• TASK REQUIREMENTS
Rewrite the items below, replacing every "collection date" with "date collected" and keeping all else unchanged. Omit the pictures from your output.

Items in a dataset
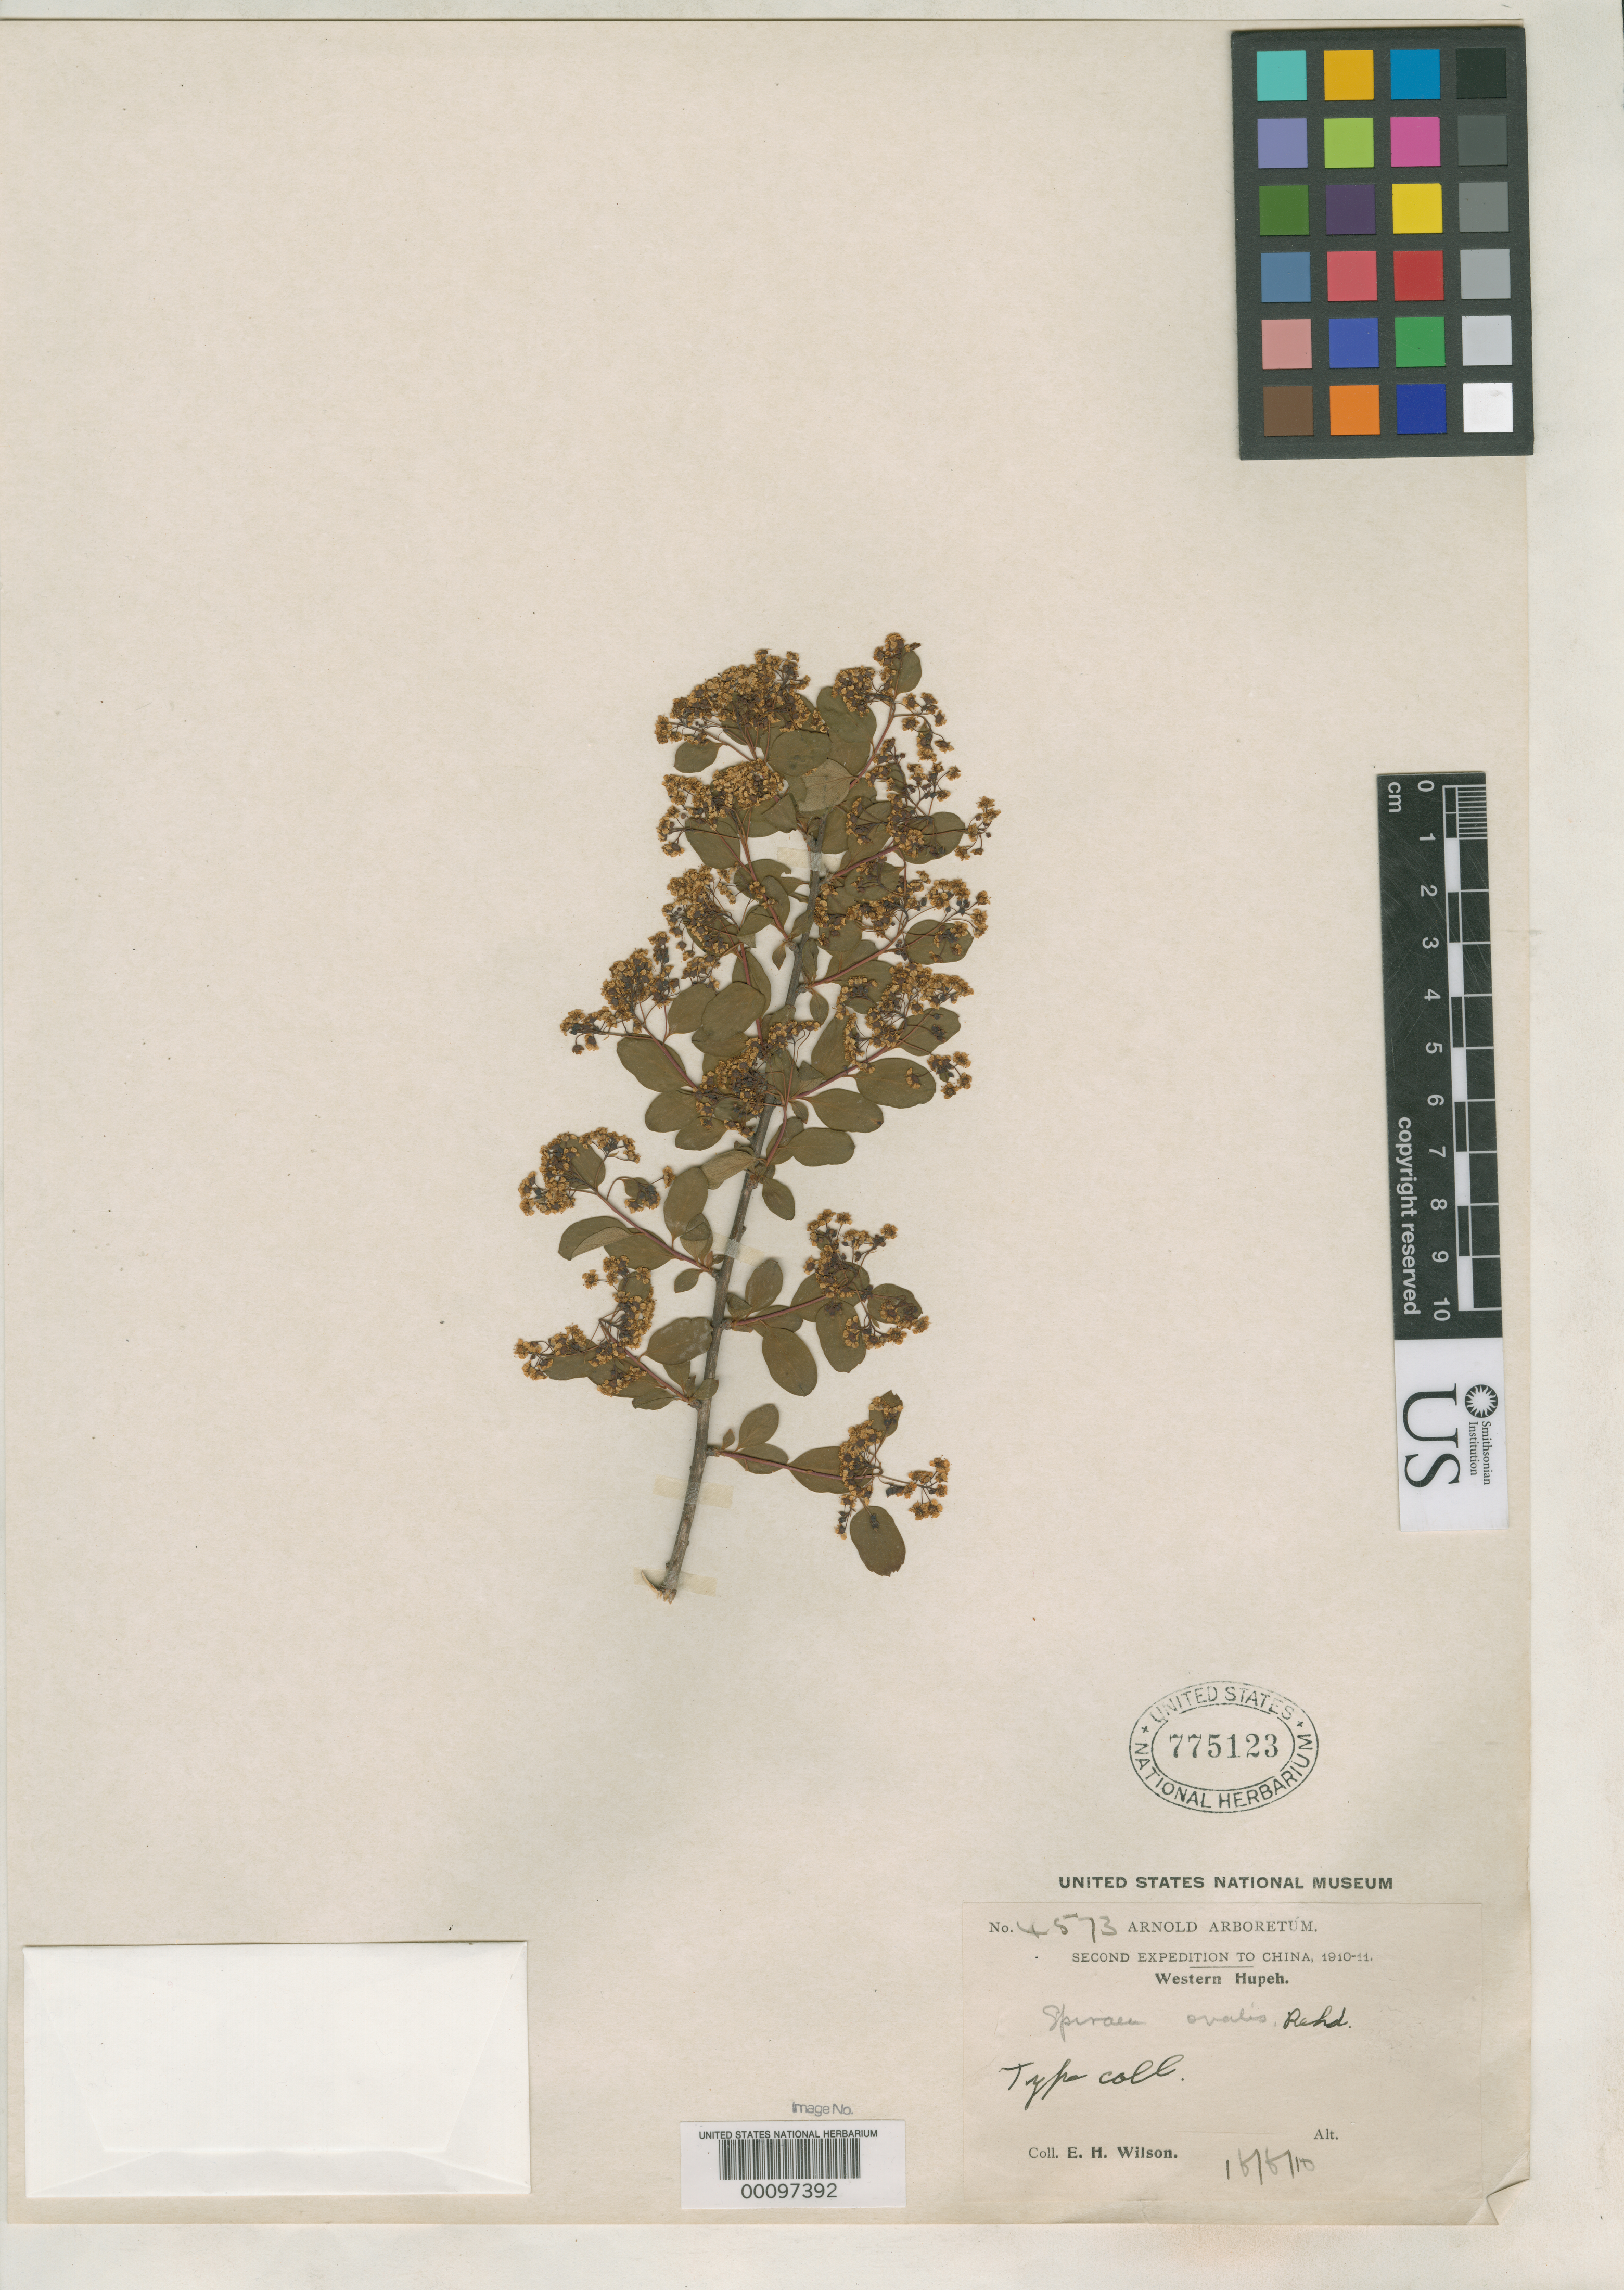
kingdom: Plantae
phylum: Tracheophyta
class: Magnoliopsida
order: Rosales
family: Rosaceae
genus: Spiraea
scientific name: Spiraea ovalis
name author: Rehder in Sarg.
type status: Isotype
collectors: E. H. Wilson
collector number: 4573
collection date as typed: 16 Jun 1910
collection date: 1910-06-16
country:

• THE OUTPUT
kingdom: Plantae
phylum: Tracheophyta
class: Magnoliopsida
order: Rosales
family: Rosaceae
genus: Spiraea
scientific name: Spiraea ovalis
name author: Rehder in Sarg.
type status: Isotype
collectors: E. H. Wilson
collector number: 4573
date collected as typed: 16 Jun 1910
date collected: 1910-06-16
country:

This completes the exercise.